Required tasks >>
(1) Locate each line in the rows that contains the string "clef" and copy those lines.
(2) Write the next part of the forum post about playing a druid, starting after its final sentence.

Extract >>
----
You extended Quor's statement to include something I don't think he said or meant to say--that being the part about feral druids not being able to heal really well. I'd disagree with that commment, as the ability to heal any (non-heroic) 5-man instances (with the help of a healing set), which many feral druids including myself have said is not just possible but practical, indicates that our healing is just fine.

plainwalker wrote:
as we can do 150% mana regan on any target (not sure if other class's have a ability like it)
Innervate is great, but not unique. Some other classes even have the ability to regen mana across their entire party, namely shadow priests and shammies with their totems.

To the OP, I'd personally say druid is the more common, more flexible, and therefore safer route. Across our three specs you can be a top-shelf melee DPS, tank, caster DPS, or healer...and a solid option at 2 or 3 out of 4 in any spec.
----
Data in this exercise >>

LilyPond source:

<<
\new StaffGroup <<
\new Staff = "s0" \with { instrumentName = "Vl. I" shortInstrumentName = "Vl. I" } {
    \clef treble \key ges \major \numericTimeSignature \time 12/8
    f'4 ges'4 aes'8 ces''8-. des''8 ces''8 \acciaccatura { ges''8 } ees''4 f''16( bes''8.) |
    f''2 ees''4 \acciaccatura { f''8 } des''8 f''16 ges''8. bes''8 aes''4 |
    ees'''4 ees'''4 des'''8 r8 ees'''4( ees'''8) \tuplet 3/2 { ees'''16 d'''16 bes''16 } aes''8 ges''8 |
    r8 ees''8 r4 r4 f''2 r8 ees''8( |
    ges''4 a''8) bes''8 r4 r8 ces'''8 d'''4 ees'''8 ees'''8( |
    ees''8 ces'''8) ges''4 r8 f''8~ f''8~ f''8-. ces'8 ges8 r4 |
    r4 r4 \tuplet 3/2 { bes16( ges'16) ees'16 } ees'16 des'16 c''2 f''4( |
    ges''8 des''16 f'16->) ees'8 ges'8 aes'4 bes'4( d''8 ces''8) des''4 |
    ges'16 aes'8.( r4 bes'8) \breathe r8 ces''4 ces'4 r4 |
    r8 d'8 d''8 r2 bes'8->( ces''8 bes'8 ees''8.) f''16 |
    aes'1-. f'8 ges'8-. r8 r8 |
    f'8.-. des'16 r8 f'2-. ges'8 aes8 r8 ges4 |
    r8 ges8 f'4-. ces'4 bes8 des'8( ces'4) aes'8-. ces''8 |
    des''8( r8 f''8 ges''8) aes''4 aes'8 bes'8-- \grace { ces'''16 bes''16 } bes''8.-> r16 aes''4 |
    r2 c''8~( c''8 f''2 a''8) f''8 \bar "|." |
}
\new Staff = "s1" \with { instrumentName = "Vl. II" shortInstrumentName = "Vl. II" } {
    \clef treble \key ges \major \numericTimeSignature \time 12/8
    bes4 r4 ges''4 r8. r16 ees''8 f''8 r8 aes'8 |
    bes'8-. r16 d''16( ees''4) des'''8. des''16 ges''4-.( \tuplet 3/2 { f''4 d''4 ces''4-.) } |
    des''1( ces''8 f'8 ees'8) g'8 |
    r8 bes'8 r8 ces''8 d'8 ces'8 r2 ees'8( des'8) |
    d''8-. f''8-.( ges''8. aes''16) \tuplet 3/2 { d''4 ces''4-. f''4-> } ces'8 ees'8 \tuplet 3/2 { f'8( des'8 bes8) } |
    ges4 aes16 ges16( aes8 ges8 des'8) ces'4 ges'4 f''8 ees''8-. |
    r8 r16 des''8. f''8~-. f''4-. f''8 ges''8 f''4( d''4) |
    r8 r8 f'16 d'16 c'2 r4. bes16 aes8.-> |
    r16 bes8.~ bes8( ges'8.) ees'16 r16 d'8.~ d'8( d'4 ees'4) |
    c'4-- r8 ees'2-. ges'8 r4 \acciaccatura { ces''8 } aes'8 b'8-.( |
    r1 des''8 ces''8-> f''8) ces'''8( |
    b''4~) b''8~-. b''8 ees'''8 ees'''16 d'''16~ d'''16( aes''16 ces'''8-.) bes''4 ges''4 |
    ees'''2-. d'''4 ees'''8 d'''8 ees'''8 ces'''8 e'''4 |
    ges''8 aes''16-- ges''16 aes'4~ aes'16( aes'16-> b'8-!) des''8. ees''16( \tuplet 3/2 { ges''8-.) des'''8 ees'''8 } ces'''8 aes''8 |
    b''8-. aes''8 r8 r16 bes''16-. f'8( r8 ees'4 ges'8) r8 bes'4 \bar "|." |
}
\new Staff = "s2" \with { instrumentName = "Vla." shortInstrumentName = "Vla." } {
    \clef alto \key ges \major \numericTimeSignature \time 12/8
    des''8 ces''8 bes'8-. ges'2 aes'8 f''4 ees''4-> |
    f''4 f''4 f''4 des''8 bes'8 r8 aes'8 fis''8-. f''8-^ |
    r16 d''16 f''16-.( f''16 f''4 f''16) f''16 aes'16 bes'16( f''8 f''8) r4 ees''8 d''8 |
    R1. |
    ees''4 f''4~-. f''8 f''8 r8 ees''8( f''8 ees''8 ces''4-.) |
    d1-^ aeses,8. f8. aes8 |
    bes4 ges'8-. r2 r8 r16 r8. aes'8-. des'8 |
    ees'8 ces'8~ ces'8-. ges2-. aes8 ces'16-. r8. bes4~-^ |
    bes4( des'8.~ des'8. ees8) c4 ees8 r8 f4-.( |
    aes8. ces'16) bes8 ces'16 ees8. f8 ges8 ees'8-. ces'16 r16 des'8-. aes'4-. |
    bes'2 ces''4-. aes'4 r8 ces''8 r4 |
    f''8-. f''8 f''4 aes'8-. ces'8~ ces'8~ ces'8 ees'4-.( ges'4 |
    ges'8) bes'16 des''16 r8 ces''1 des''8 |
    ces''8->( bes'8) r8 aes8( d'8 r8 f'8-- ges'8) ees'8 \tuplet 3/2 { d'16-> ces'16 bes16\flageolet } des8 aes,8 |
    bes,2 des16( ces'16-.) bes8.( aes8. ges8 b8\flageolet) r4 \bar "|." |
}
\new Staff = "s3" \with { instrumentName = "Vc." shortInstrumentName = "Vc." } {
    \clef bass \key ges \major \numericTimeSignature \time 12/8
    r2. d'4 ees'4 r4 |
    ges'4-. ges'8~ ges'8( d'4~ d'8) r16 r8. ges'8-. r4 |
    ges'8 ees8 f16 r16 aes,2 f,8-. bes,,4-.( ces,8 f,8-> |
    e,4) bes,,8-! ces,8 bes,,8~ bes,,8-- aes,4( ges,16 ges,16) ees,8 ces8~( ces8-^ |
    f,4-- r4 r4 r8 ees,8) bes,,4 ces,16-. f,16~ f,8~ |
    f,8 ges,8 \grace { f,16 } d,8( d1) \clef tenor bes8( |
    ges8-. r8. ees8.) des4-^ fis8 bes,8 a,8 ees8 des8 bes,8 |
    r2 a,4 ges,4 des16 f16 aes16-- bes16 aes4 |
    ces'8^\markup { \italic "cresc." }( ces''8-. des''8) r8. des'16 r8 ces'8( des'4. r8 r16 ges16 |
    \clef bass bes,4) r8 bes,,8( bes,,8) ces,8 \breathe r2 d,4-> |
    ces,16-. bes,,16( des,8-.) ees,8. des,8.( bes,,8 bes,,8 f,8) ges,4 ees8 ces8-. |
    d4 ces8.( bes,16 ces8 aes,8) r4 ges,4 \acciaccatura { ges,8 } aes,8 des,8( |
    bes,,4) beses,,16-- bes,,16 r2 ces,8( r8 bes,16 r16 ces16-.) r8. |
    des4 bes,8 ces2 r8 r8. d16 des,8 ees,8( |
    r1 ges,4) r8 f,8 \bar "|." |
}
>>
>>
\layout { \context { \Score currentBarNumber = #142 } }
----
Answers to the tasks >>
(1)
    \clef treble \key ges \major \numericTimeSignature \time 12/8
    \clef treble \key ges \major \numericTimeSignature \time 12/8
    \clef alto \key ges \major \numericTimeSignature \time 12/8
    \clef bass \key ges \major \numericTimeSignature \time 12/8
    f,8 ges,8 \grace { f,16 } d,8( d1) \clef tenor bes8( |
    \clef bass bes,4) r8 bes,,8( bes,,8) ces,8 \breathe r2 d,4-> |

(2)
At least on my server on alliance side shammies are rare, while there's lots of druids these days. So if you want to be more unique, roll a shammy. If you want the class that has even more versatility, and don't mind being one of a what is unfortunately a relatively "popular" class, roll druid.

I've been spoiled as a druid...I've rolled an alt of every class and can't stay away from my druid. Druids, now, actually...70 feral and 20 balance...my favorite alt, lol. I found that I even had trouble sticking to a shammy...the lack of stealth and inability to tank turned me off.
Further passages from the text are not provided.